Records supplied ->
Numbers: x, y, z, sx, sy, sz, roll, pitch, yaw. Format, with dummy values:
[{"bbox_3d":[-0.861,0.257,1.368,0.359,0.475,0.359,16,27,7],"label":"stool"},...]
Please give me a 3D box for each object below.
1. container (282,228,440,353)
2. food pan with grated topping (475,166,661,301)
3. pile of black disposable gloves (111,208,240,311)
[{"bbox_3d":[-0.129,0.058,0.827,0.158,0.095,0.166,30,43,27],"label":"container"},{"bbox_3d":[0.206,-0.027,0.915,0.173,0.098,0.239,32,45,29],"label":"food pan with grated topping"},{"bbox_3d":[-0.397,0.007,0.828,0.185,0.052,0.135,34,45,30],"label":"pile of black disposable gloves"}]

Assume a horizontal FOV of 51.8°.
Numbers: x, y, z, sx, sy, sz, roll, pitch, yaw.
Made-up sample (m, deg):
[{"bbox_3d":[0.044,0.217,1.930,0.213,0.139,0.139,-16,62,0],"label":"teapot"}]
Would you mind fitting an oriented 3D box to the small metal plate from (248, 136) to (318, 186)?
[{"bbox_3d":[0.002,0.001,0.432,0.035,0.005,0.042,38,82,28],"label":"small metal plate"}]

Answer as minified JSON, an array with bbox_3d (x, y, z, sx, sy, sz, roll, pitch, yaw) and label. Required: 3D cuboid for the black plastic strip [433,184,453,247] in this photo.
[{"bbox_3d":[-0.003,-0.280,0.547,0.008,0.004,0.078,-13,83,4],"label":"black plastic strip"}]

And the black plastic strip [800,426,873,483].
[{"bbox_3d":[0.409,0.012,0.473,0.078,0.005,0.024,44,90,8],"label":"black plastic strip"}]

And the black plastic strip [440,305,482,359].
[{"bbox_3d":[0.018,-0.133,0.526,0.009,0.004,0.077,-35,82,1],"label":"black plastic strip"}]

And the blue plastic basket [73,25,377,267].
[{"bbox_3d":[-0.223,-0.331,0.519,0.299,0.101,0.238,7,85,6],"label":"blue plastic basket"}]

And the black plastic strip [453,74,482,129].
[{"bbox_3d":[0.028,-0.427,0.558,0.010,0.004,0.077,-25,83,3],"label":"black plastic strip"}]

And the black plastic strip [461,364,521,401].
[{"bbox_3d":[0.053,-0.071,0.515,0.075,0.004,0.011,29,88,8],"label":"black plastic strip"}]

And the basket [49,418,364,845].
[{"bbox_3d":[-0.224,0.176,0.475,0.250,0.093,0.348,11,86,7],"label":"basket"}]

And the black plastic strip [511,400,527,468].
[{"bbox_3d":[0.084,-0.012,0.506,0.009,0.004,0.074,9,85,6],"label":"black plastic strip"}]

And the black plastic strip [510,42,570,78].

Instructions for the task ->
An exact restatement of all the entries above is needed.

The answer ->
Numbers: x, y, z, sx, sy, sz, roll, pitch, yaw. Format, with dummy values:
[{"bbox_3d":[-0.861,0.257,1.368,0.359,0.475,0.359,16,27,7],"label":"stool"},...]
Please give me a 3D box for each object below.
1. container (282,228,440,353)
2. food pan with grated topping (475,166,661,301)
3. pile of black disposable gloves (111,208,240,311)
[{"bbox_3d":[-0.129,0.058,0.827,0.158,0.095,0.166,30,43,27],"label":"container"},{"bbox_3d":[0.206,-0.027,0.915,0.173,0.098,0.239,32,45,29],"label":"food pan with grated topping"},{"bbox_3d":[-0.397,0.007,0.828,0.185,0.052,0.135,34,45,30],"label":"pile of black disposable gloves"}]

Assume a horizontal FOV of 51.8°.
Numbers: x, y, z, sx, sy, sz, roll, pitch, yaw.
Made-up sample (m, deg):
[{"bbox_3d":[0.044,0.217,1.930,0.213,0.139,0.139,-16,62,0],"label":"teapot"}]
Would you mind fitting an oriented 3D box to the small metal plate from (248, 136) to (318, 186)?
[{"bbox_3d":[0.002,0.001,0.432,0.035,0.005,0.042,38,82,28],"label":"small metal plate"}]

Answer as minified JSON, an array with bbox_3d (x, y, z, sx, sy, sz, roll, pitch, yaw) and label. Required: 3D cuboid for the black plastic strip [433,184,453,247] in this photo.
[{"bbox_3d":[-0.003,-0.280,0.547,0.008,0.004,0.078,-13,83,4],"label":"black plastic strip"}]

And the black plastic strip [800,426,873,483].
[{"bbox_3d":[0.409,0.012,0.473,0.078,0.005,0.024,44,90,8],"label":"black plastic strip"}]

And the black plastic strip [440,305,482,359].
[{"bbox_3d":[0.018,-0.133,0.526,0.009,0.004,0.077,-35,82,1],"label":"black plastic strip"}]

And the blue plastic basket [73,25,377,267].
[{"bbox_3d":[-0.223,-0.331,0.519,0.299,0.101,0.238,7,85,6],"label":"blue plastic basket"}]

And the black plastic strip [453,74,482,129].
[{"bbox_3d":[0.028,-0.427,0.558,0.010,0.004,0.077,-25,83,3],"label":"black plastic strip"}]

And the black plastic strip [461,364,521,401].
[{"bbox_3d":[0.053,-0.071,0.515,0.075,0.004,0.011,29,88,8],"label":"black plastic strip"}]

And the basket [49,418,364,845].
[{"bbox_3d":[-0.224,0.176,0.475,0.250,0.093,0.348,11,86,7],"label":"basket"}]

And the black plastic strip [511,400,527,468].
[{"bbox_3d":[0.084,-0.012,0.506,0.009,0.004,0.074,9,85,6],"label":"black plastic strip"}]

And the black plastic strip [510,42,570,78].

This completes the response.